Resolve masked/shortened URL twint is scraping from twitter

498 Views Asked by At

I am using twint for scraping twitter profiles.

When I run this script:

    c = twint.Config()
    c.Username = username
    c.Store_object = True
    c.Store_object_users_list = users
    c.Hide_output = True
    twint.run.Lookup(c)
    try:
        userna = users[0]
    except:
        continue
    web = userna.url

I get the masked/shortened URL instead of a real one. How can I get the real url?

What would you advise?

2

There are 2 best solutions below

1
On

The following works.

import requests


resp = requests.head(short_link)
resp.status_code
true_url = resp.headers["Location"]
0
On

Preface: This answer is based on my results and findings from evaluating UVuuMe's answer (in it's initial version).


To translate a shortened URL into the full URL it represents, you can use the package requests which comes indirectly with twint (it's required by googletransx which is required by twint which you already installed, so there is no need for pip install requests).
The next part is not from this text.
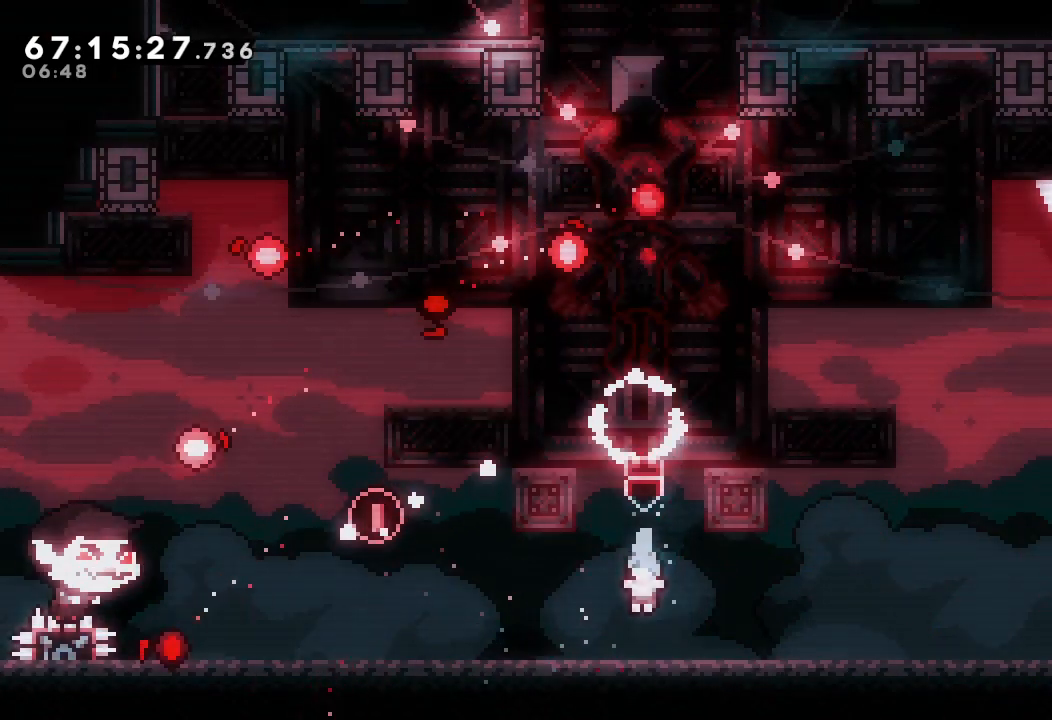
{"keys": ["left"], "events": [[467, "left", "down"]]}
Send a HEAD request, then check the response's status_code for 303, only then read the location header; there are other cases where a location will be in the response, but not in case of HTTP 200 OK.

import requests

# Short URL for a Python Requests Tutorial
short_url = 'https://youtu.be/tb8gHvYlCFs'

res = requests.head(short_url)
if res.status_code == 303: # "See Other"
    full_url = res.headers['location']
elif res.status_code == 200: # "OK"
    # let's conclude that short_url is already what we are looking for
    full_url = short_url
else:
    # replace by your error handling:
    assert(False)